Reading text.

--

Software license revenue increased 4.2% for the 1997 six months to $17.9 million
from $17.2 million for the 1996 six months, resulting principally from a shift
in existing monthly lease customers renewing as noncancellable annual leases, as
well as increases in the sale of new noncancellable annual leases and paid-up
licenses in domestic and international markets.  Revenue from the sales of paid-
up licenses, and the portion of noncancellable annual leases classified as paid-
up revenue, increased 36.1% for the 1997 six months to $10.9 million from $8.0
million for the 1996 six months. The Company also experienced a 23.6% decrease
in lease license revenue to $7.0 million for the 1997 six months from $9.2
million for the 1996 six months. This decrease was attributable to both an
increase in the renewal of existing monthly leases as noncancellable annual
leases, as well as the conversion of certain existing lease licenses to paid-up
licenses in the third and fourth quarters of 1996.  Maintenance and service
revenue increased 36.7% for the 1997 six months to $6.6 million from $4.9
million for the 1996 six months, as a result of an increase in the renewal and
sale of noncancellable annual leases, an increase in the sale of paid-up
licenses and broader customer usage of maintenance and support services.

Of the Company's total revenue for the 1997 six months, approximately 51.4% and
48.6%, respectively, were attributable to international and domestic sales, as
compared to 53.7% and 46.3%, respectively, for the 1996 six months.

--

Recorded data.
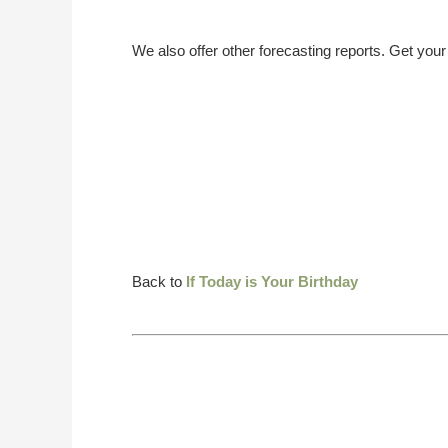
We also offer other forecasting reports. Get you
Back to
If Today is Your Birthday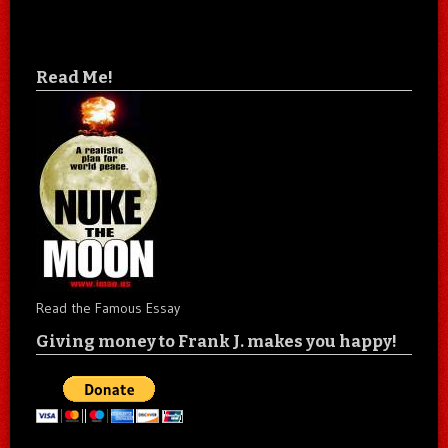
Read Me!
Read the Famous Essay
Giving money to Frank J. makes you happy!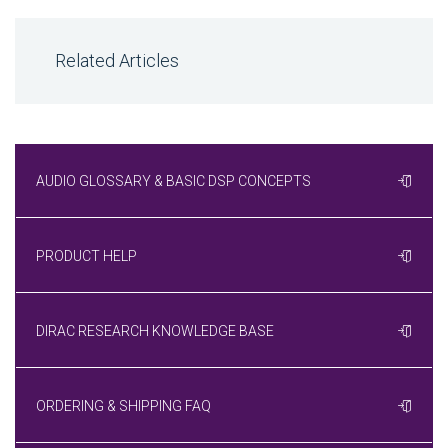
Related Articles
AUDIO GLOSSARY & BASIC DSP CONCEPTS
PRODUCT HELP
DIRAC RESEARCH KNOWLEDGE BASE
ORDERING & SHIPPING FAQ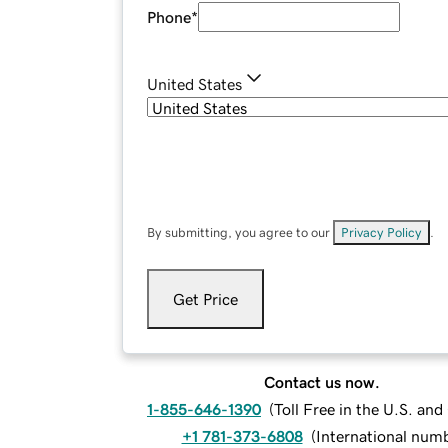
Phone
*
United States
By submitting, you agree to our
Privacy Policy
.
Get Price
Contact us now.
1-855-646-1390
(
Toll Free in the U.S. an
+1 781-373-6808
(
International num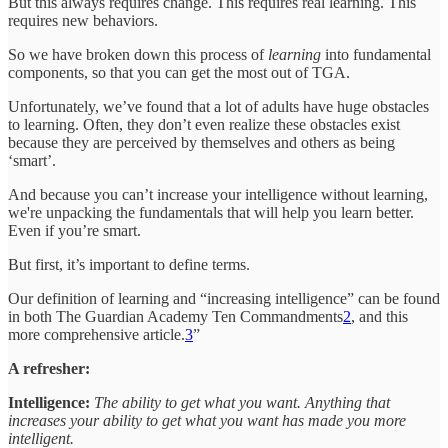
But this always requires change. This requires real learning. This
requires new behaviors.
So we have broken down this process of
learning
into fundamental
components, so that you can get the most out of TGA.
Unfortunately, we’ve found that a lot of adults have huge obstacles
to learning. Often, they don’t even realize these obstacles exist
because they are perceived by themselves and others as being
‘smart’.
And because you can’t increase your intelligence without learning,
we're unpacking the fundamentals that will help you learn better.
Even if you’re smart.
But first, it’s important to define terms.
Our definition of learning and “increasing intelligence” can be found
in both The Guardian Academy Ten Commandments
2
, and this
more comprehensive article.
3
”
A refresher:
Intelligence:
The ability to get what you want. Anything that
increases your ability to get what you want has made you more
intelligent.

--

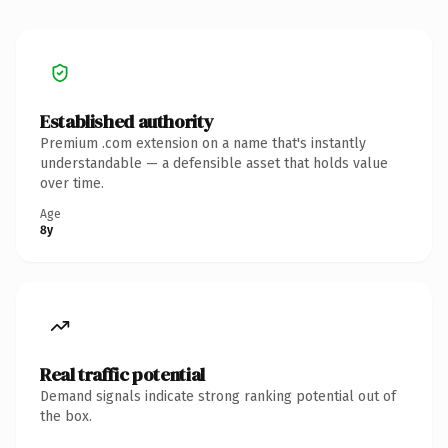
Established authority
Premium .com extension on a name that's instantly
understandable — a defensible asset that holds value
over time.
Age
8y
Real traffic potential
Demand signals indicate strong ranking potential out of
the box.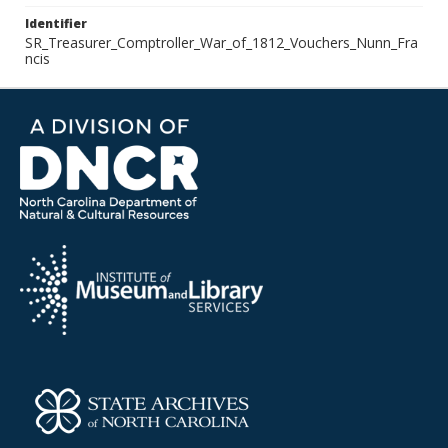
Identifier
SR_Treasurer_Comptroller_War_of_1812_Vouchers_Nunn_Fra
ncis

--

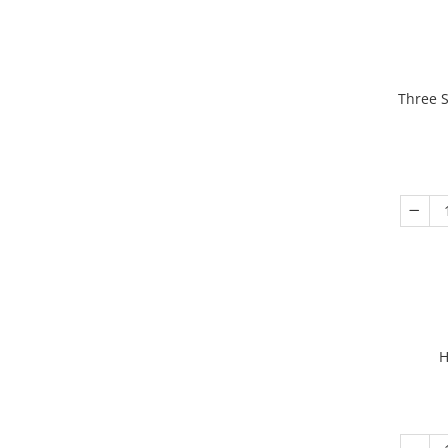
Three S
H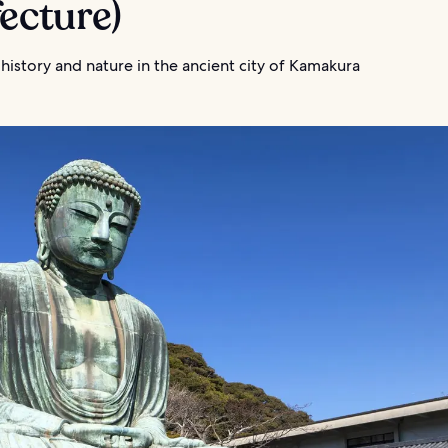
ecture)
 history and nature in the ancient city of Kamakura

--

Exercise instructions.
a – In the revenue passage, by what percentage did maintenance and service revenue rise for the 1997 six months?
b – Write the next part of the revenue passage, picking up after its last sentence.

Responses for each task.
a – 36.7%

b –
Cost of Sales and Gross Profit.  The Company's total cost of sales decreased
8.0% to $2.5 million, or 10.2% of total revenue, for the 1997 six months from
$2.7 million, or 12.4% of total revenue, for the 1996 six months. The Company's
cost of sales for software license revenue decreased 8.6% for the 1997 six
months to $1.4 million, or 7.6% of software license revenue, from $1.5 million,
or 8.6% of software license revenue, for the 1996 six months.  The decrease was
due primarily to a reduction of costs related to software reproduction and
packaging supplies, printing of user manuals and lower headcount, offset by a
slight increase in royalty fees.  The Company's cost of sales for maintenance
and service revenue was $1.2 million and $1.3 million, or 17.5% and 25.8% of
maintenance and service revenue, for the 1997 and 1996 six months, respectively.
The 7.3% decrease is primarily attributable to a reduction in expenses through
lower headcount and lower consulting fees.

                                                                               8

 
As a result of the foregoing, the Company's gross profit increased 14.0% to
$22.0 million for the 1997 six months from $19.3 million for the 1996 six
months.

Selling and Marketing.  Selling and marketing expenses increased 28.7% for the
1997 six months to $5.7 million, or 23.3% of total revenue, from $4.4 million,
or 20.1% of total revenue, for the 1996 six months. The planned increase in
selling and marketing expenses resulted primarily from increased personnel
costs, including costs associated with increased headcount and compensation
expenses related to the establishment of a global sales and marketing
organization and establishing strategic offices in the UK, Michigan and Japan,
as well as increased commissions associated with increased revenue.

Research and Development.  Research and development expenses increased 24.0% for
the 1997 six months to $5.8 million, or 23.6% of total revenue, from $4.7
million, or 21.2% of total revenue, for the 1996 six months.  This increase
resulted primarily from employment of additional staff and independent
contractors to develop and enhance the Company's products, including a dedicated
team working on the continued development of the Company's DesignSpace(TM)
products, as well as increased third party development and consulting costs
associated with the upcoming release of ANSYS 5.4.

Amortization.  Amortization expense was $2.4 million for the 1997 six months and
$5.4 million for the 1996 six months. The decrease was attributable to the full
amortization of certain of the intangible assets, which resulted from the 1994
Acquisition, including goodwill and capitalized software, fully amortized in the
first quarter of 1997.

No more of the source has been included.